| Supplied passage |

Adjustments to offers of Financial Aid may result from the following:
- Retention - Scholarship and grants are retained provided the student maintains Satisfactory Academic Progress for Financial Aid. Some Institutional, Endowed and Sponsored Scholarships have a minimum GPA requirement. Most institutional scholarships are limited to 8 semesters. If a student chooses to graduate early, they may not utilize all 8 semesters of aid.
- Federal, State and Institutional aid is awarded on an annual basis and is based on full-time enrollment (12 credits per semester) in both Fall and Spring semesters. If a student is not enrolled in a semester, all aid will be pro-rated for 1 semester of attendance, i.e. ½ of a scheduled Pell Grant, half of the annual institutional scholarship, 1 semester of TAP etc. A student attending at least half-time (6 credits per semester) may be eligible for federal student loans, Pell Grant, and SEOG. A student attending less-than-half-time may be eligible for a Pell Grant and SEOG. Less-than-full-time status is based on information submitted on the FAFSA.
- Verification - Per federal regulations, information on the FAFSA will be compared to the information submitted on the Clarkson Financial Aid Verification Form. Resolution of conflicting information may result in an adjustment to the assistance offered.

| Exercises |
• A. Summarize the financial aid passage in two sentences.
• B. From the financial aid passage, reproduce the part that opens with the words containing "Adjustments to offers" and closes with "semesters of aid.".

Stored data entries:
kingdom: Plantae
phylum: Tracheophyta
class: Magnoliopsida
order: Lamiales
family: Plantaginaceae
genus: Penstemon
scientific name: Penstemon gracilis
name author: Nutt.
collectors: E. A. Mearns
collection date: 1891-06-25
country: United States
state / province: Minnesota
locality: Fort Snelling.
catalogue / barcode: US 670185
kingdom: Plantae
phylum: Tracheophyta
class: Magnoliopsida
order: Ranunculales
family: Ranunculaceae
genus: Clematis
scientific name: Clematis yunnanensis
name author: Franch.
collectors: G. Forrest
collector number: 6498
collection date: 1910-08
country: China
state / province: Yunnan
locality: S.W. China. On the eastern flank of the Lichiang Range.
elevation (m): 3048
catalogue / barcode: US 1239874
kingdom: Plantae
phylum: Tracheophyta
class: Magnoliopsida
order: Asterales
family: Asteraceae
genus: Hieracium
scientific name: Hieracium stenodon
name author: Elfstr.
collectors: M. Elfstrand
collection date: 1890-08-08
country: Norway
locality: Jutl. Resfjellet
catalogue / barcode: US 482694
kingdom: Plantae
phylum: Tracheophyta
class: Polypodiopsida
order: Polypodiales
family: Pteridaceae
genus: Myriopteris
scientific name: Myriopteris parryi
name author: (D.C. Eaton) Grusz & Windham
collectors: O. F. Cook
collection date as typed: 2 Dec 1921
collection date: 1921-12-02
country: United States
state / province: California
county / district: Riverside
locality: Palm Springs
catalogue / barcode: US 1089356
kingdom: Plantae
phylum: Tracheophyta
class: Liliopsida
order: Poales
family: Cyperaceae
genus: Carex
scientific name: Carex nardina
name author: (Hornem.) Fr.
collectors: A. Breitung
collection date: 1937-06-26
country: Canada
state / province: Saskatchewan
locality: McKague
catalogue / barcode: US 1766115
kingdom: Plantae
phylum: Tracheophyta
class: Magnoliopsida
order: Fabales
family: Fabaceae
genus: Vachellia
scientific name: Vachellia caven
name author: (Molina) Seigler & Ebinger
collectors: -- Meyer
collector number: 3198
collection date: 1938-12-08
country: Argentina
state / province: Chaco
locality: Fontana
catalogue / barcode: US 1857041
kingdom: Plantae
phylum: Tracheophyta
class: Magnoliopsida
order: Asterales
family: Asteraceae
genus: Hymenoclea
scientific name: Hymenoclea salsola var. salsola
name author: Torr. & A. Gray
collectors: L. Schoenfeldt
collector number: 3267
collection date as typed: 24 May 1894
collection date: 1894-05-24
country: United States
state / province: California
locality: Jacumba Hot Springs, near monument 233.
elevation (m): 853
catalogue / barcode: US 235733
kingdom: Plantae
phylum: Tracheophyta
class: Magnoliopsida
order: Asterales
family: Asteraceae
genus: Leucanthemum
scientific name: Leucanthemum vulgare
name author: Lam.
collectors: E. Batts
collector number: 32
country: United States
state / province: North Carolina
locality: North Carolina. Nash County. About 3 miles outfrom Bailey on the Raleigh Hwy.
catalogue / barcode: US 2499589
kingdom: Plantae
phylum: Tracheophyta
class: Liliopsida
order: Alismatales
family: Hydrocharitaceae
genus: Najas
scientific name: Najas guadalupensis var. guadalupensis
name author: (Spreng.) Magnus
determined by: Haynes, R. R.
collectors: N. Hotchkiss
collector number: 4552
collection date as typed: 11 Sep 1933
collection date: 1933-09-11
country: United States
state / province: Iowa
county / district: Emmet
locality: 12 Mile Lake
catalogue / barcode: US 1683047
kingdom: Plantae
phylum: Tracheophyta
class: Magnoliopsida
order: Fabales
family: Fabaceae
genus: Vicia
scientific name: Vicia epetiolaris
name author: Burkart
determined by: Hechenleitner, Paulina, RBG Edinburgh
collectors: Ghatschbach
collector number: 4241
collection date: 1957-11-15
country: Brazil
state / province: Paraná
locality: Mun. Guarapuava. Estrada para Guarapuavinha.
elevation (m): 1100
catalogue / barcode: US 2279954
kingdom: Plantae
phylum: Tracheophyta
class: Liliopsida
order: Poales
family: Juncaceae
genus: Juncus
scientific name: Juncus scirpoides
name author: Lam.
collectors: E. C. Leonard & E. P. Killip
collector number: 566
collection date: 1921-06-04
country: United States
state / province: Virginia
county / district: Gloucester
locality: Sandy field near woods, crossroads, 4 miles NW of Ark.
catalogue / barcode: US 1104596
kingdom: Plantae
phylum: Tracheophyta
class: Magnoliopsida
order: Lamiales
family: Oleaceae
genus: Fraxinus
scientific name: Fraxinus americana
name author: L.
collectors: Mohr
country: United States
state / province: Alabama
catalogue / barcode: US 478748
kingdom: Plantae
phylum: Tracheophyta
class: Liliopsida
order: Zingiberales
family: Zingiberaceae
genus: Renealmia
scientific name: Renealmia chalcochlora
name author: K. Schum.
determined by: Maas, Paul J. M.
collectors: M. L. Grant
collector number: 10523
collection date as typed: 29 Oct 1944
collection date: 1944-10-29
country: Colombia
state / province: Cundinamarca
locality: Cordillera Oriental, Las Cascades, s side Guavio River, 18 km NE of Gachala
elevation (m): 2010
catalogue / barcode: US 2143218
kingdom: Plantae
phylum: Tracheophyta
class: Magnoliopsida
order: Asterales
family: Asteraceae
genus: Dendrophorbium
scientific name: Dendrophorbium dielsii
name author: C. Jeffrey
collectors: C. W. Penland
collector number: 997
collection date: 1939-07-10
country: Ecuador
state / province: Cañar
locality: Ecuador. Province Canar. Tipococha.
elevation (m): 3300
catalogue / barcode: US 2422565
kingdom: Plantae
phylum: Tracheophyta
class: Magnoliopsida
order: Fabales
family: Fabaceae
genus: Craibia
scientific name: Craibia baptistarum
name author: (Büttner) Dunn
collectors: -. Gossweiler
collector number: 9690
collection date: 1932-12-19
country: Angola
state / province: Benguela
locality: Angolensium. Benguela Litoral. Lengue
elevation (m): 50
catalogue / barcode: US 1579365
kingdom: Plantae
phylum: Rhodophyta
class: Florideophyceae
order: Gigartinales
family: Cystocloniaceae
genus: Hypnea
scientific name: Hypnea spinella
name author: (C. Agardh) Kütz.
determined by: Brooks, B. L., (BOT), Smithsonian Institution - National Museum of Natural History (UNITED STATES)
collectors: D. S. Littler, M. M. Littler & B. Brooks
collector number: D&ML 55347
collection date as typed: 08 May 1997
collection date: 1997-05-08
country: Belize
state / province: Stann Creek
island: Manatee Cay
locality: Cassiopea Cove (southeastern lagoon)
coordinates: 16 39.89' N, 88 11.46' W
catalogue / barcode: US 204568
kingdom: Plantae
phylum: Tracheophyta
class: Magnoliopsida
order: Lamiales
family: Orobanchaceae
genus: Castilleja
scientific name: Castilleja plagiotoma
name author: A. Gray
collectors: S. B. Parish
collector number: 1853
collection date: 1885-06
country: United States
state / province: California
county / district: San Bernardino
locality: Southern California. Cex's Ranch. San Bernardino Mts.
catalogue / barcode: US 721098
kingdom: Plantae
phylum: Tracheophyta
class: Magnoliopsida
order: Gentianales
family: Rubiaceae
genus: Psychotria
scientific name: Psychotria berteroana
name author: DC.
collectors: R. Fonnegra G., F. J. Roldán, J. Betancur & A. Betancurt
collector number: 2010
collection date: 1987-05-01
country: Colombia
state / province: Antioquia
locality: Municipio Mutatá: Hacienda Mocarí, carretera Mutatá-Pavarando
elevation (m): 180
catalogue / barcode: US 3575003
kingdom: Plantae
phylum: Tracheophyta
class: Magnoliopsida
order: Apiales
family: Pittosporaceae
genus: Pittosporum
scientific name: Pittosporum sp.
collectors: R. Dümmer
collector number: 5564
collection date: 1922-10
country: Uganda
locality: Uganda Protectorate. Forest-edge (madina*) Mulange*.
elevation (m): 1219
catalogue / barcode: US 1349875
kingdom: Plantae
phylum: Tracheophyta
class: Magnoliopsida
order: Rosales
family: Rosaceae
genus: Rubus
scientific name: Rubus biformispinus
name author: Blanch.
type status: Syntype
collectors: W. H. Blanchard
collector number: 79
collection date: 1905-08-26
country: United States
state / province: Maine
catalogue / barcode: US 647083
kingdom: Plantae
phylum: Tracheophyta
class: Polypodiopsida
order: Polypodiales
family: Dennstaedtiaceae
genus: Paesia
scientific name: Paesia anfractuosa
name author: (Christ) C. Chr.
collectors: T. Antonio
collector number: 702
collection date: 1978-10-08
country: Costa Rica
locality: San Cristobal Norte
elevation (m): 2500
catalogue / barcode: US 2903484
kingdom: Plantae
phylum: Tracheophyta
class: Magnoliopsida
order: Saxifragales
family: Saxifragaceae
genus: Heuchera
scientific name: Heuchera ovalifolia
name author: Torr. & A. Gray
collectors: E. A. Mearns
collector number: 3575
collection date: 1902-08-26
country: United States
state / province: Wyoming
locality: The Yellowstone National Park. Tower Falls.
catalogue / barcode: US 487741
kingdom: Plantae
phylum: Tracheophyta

| Results in order |
• A. Financial aid offers may be adjusted because of retention rules, enrollment level, or verification. Scholarships and grants are kept if the student maintains Satisfactory Academic Progress; aid assumes full-time enrollment in both Fall and Spring and is pro-rated if a semester is missed; and conflicts between the FAFSA and the Clarkson Financial Aid Verification Form may lead to an adjustment.

• B.
Adjustments to offers of Financial Aid may result from the following:
- Retention - Scholarship and grants are retained provided the student maintains Satisfactory Academic Progress for Financial Aid. Some Institutional, Endowed and Sponsored Scholarships have a minimum GPA requirement. Most institutional scholarships are limited to 8 semesters. If a student chooses to graduate early, they may not utilize all 8 semesters of aid.